Wednesday, May 25, 2011
Lawyers, Estate Agents and Traffic Wardens
Lawyers are getting a good pummeling today.
Firstpost have a good analysis of the current injunction legal mess:
"To work, any law needs to meet five basic tests. First it needs to appear fair, whereas the current privacy law appears to operate largely for the benefit of rich, male adulterers.
Second, it must be proportionate; using super-injunctions to curb what is essentially gossip hardly ticks that box either.
Third, any legal process should be transparent, yet by definition super-injunctions are secret.
Fourth, any law must be workable; unfortunately the internet and Twitter have rendered this one unworkable.
Finally, a law has to have widespread consent which, as we are seeing at the moment, this one lacks.
This is a pretty impressive list of failings, and the judges can't say they were not warned."
No wonder the lawyers like Carter-Ruck and Schillings have been enjoying themselves.
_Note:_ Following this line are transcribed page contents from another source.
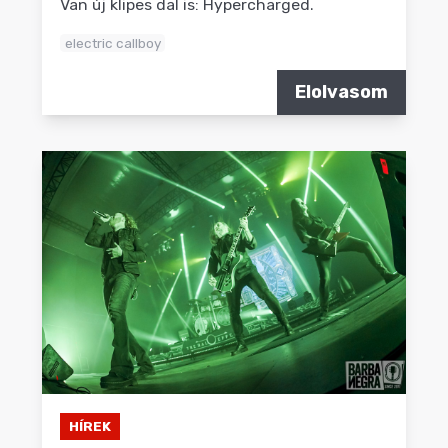
Van új klipes dal is: Hypercharged.
electric callboy
Elolvasom
HÍREK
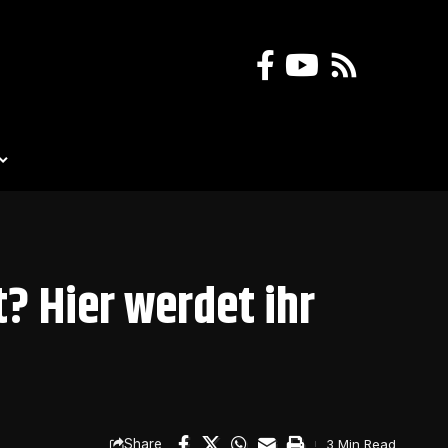
? Hier werdet ihr
Share
3 Min Read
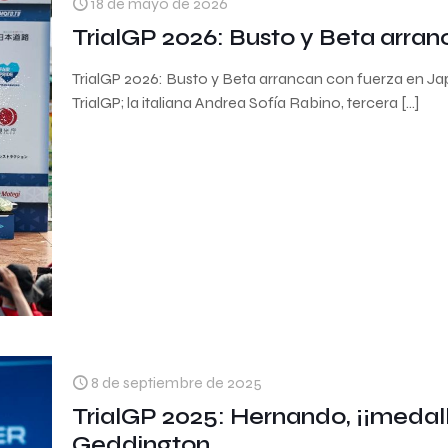
18 de mayo de 2026
TrialGP 2026: Busto y Beta arra
TrialGP 2026: Busto y Beta arrancan con fuerza en 
TrialGP; la italiana Andrea Sofía Rabino, tercera
[…]
8 de septiembre de 2025
TrialGP 2025: Hernando, ¡¡medal
Geddington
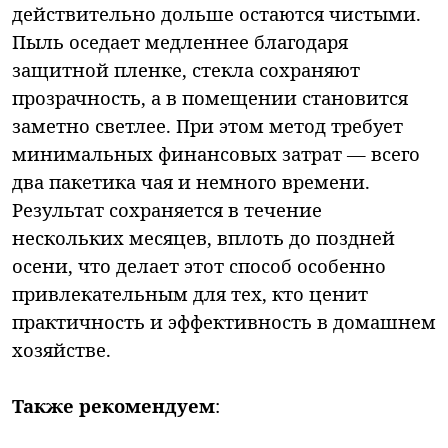
действительно дольше остаются чистыми.
Пыль оседает медленнее благодаря
защитной пленке, стекла сохраняют
прозрачность, а в помещении становится
заметно светлее. При этом метод требует
минимальных финансовых затрат — всего
два пакетика чая и немного времени.
Результат сохраняется в течение
нескольких месяцев, вплоть до поздней
осени, что делает этот способ особенно
привлекательным для тех, кто ценит
практичность и эффективность в домашнем
хозяйстве.
Также рекомендуем
:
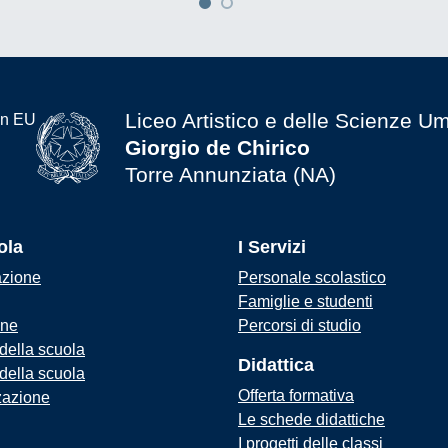
Liceo Artistico e delle Scienze U
Giorgio de Chirico
Torre Annunziata (NA)
ola
I Servizi
azione
Personale scolastico
Famiglie e studenti
one
Percorsi di studio
 della scuola
Didattica
 della scuola
Offerta formativa
zazione
Le schede didattiche
I progetti delle classi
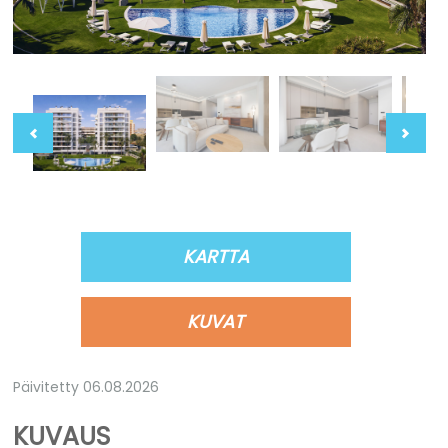
KARTTA
KUVAT
Päivitetty 06.08.2026
KUVAUS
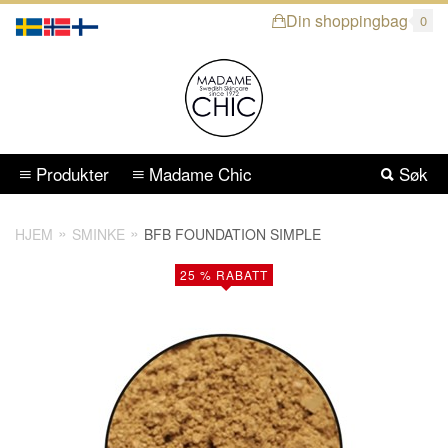
Din shoppingbag
0
Produkter
Madame Chic
Søk
HJEM
SMINKE
BFB FOUNDATION SIMPLE
25 % RABATT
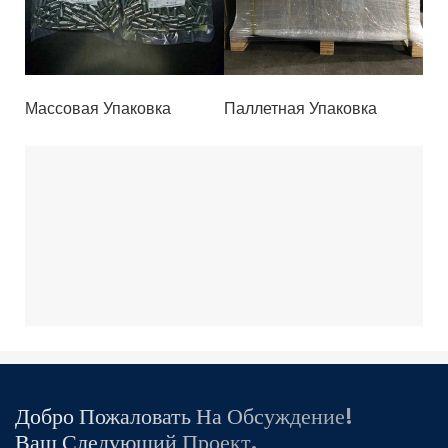
Массовая Упаковка
Паллетная Упаковка
Добро Пожаловать На Обсуждение!
Ваш Следующий Проект.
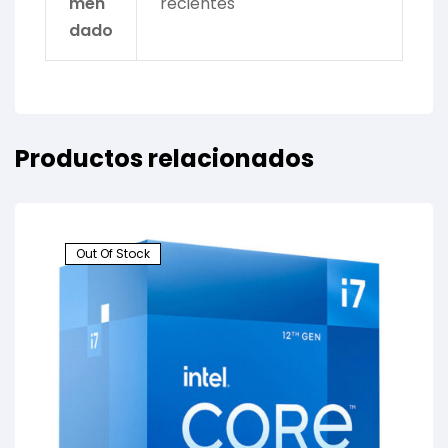
men
recientes
dado
Productos relacionados
Out Of Stock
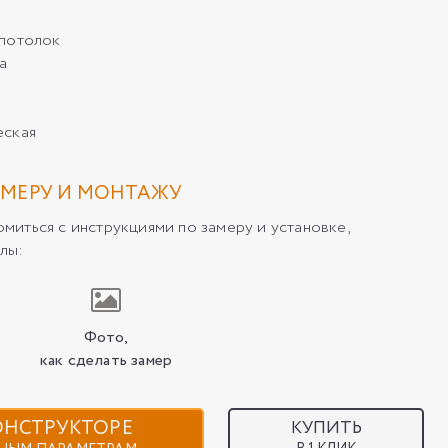
/потолок
а
еская
МЕРУ И МОНТАЖУ
иться с инструкциями по замеру и установке,
лы:
Фото,
как сделать замер
КОНСТРУКТОРЕ
КУПИТЬ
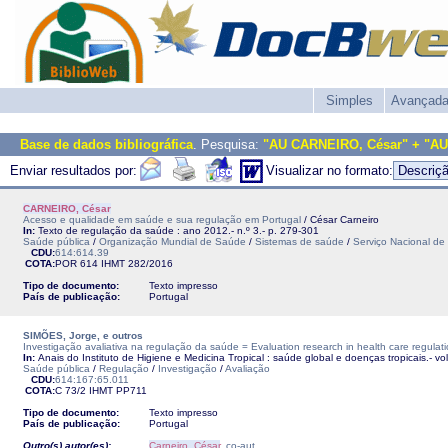
Simples
Avançad
Base de dados bibliográfica
. Pesquisa:
"AU CARNEIRO, César" + "AU
Enviar resultados por:
Visualizar no formato:
CARNEIRO, César
Acesso e qualidade em saúde e sua regulação em Portugal
/ César Carneiro
In:
Texto de regulação da saúde : ano 2012.- n.º 3.- p. 279-301
Saúde pública
/
Organização Mundial de Saúde
/
Sistemas de saúde
/
Serviço Nacional d
CDU:
614:614.39
COTA:
POR 614
IHMT
282/2016
Tipo de documento:
Texto impresso
País de publicação:
Portugal
SIMÕES, Jorge, e outros
Investigação avaliativa na regulação da saúde = Evaluation research in health care regulat
In:
Anais do Instituto de Higiene e Medicina Tropical : saúde global e doenças tropicais.- vol
Saúde pública
/
Regulação
/
Investigação
/
Avaliação
CDU:
614:167:65.011
COTA:
C 73/2
IHMT
PP711
Tipo de documento:
Texto impresso
País de publicação:
Portugal
Outro(s) autor(es):
Carneiro, César
, co-aut.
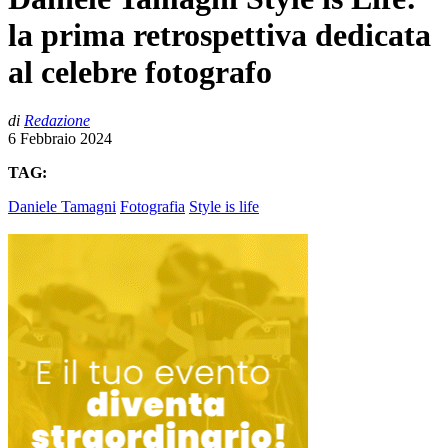
la prima retrospettiva dedicata
al celebre fotografo
di
Redazione
6 Febbraio 2024
TAG:
Daniele Tamagni
Fotografia
Style is life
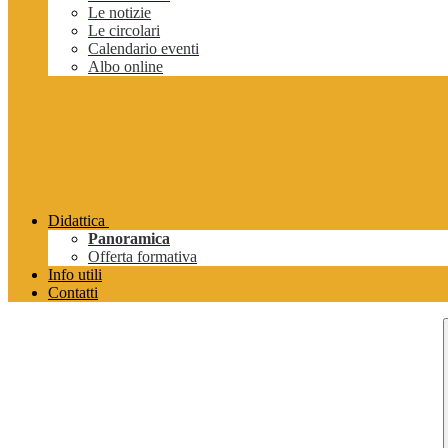
Le notizie
Le circolari
Calendario eventi
Albo online
Didattica
Panoramica
Offerta formativa
Info utili
Contatti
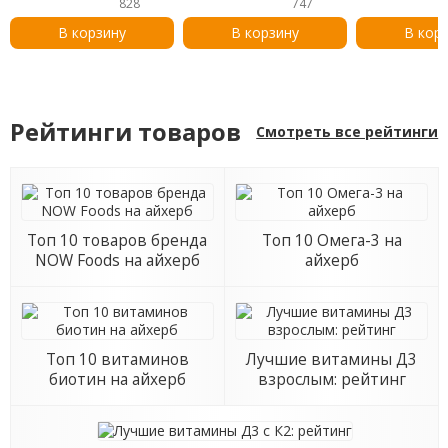
828
747
средство для губ, SPF
ногтями,чай
21, 5 г (0,17 унции)
дерево, 15 мл
В корзину
В корзину
В кор
унции)
Рейтинги товаров
Смотреть все рейтинги
Топ 10 товаров бренда
Топ 10 Омега-3 на
NOW Foods на айхерб
айхерб
Топ 10 витаминов
Лучшие витамины Д3
биотин на айхерб
взрослым: рейтинг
Others have sought to get their own back on the jumped up tea boy who became a millionaire (Del Trotter style) on the back of the Human Rights Act 1998 and its greyness:
Schillings website says
"An intimate knowledge of media law is essential to helping our clients effectively. One of our core skills is in obtaining injunctions at very short notice to prevent the publication of private information. This can only be achieved when there is no prevailing public interest in the material in question. The court will look to see whether, on the facts of the case, the right to privacy should outweigh the right to freedom of expression."